Lately the exchange has been reaching new heights - its latest listing this week was Airlines of PNG, a growing domestic and international operator - as markets from New York to London, Sydney and Singapore have gone into reverse gear.
With the financial year coming to an end in Australia, most superfunds are expected to announce double digit losses for what is shaping up as one of their worst years in over a decade.
Not so the big superfunds in PNG, particularly Nasfund and Nambawan Super, which respectively look after private and public sector employee superannuation.
Their Papua New Guinean members can look forward to double digit returns after an excellent run these past five years.
Nasfund, which last year credited its member accounts with a 37% return, has averaged 20.6% annually over the past five years.
Its public sector counterpart, Nambawan Super, last year credited members with a 32% return for an average annual return of 20.5% over the past five years.
Part of their success is linked to the strong performance of POMSoX, where
17 companies are listed.
Among their top performers have been Oil Search and New Britain Palm Oil, which saw its share price skyrocket after a recent listing on the London Stock Exchange - a stark contrast to the failed attempt to list on the Australian Securities Exchange in the late 1990s.
Big performers that are only listed on POMSoX include PNG's largest bank, Bank South Pacific, which has more than 50% of domestic banking services, and finance company, Credit Corp, whose major operations are in PNG and Fiji.
There are good reasons why POMSoX is performing so strongly when contrasted with its much bigger overseas counterparts.
Despite the bearish mood emanating lately from Wall Street, a range of resource stocks, especially oil and many mining stocks, are still enjoying favour in the marketplace in the face of record level commodity prices.
POMSoX is largely a reflection of this subset with most of its non-finance listings involving resource companies such as the mega operations of Oil Search and Lihir Gold, both on the ASX top 50; and strong agricultural performers such as New Britain Palm Oil and Ramu Agri Industries.
The latter is presently the subject of a takeover battle involving NBPOL and the privately-owned WH Carpenters Group, both of which already hold significant stakes in Ramu Agri.

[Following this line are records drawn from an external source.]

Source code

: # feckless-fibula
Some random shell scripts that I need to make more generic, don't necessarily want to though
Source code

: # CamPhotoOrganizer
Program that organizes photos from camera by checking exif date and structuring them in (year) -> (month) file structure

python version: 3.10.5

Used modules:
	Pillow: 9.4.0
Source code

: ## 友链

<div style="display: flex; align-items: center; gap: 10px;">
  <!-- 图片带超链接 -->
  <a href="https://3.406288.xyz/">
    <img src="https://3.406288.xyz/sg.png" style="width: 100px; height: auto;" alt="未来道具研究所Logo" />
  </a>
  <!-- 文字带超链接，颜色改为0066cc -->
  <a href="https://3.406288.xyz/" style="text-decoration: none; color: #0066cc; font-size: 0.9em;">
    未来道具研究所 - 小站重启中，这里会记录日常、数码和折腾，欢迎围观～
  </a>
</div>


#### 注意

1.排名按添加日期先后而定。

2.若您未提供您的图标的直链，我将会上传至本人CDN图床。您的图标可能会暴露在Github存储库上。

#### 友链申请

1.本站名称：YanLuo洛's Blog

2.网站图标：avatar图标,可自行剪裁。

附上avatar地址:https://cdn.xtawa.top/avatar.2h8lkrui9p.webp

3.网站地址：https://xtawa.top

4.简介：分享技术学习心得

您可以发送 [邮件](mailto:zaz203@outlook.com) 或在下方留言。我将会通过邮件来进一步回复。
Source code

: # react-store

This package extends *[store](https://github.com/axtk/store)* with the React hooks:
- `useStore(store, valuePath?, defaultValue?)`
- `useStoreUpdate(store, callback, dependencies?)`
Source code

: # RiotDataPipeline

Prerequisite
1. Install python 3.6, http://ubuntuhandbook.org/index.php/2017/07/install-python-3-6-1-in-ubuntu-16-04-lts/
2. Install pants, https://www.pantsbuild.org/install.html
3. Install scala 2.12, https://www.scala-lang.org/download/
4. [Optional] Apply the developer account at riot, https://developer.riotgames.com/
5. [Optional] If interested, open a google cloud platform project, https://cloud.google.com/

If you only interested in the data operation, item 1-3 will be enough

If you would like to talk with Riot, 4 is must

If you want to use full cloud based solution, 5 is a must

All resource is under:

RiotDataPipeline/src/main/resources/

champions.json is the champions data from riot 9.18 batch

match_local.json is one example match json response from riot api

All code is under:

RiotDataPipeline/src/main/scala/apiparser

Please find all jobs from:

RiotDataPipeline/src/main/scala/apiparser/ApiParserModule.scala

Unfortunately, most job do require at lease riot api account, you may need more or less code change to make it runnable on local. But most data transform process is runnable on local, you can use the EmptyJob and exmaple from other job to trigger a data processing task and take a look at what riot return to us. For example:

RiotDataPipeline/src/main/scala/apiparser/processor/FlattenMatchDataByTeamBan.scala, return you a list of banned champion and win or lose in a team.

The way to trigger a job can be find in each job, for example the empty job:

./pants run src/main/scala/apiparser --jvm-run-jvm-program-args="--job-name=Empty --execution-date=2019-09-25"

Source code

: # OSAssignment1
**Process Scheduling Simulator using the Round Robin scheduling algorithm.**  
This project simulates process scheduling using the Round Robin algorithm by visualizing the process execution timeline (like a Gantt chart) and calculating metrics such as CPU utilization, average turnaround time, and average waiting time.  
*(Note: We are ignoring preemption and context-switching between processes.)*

Ramu, which was listed on POMSoX in September 2002 as Ramu Sugar, has since diversified into palm oil and cattle and is experimenting with other crops.
The company is also testing a potent rum concoction that may one day challenge its more famous Australian ‘Bundy' cousin - at least on PNG's shores.
Like their counterpart stocks in Australia and elsewhere, many junior explorers listed on POMSoX, among them Highlands Pacific, Marengo and Frontier Resources, have largely been ignored by punters.
Frontier, which has been in a life and death struggle over its large Kodu copper-gold discovery near the Kokoda Track, yesterday was officially told the PNG Government was not going to renew its exploration licence.
The company share price yesterday hit an all-time low of 4.9c. It promised to pursue a legal claim for compensation for exploration expenditure that has totalled $A3.2 million as well as for lost potential profit amounting to $A3 billion.
The news that a sovereign risk issue has once again arisen does not appear to have affected POMSoX, which lately has been basking in the glow of the ExxonMobil decision to commence front-end engineering and design on its US$11 billion LNG project.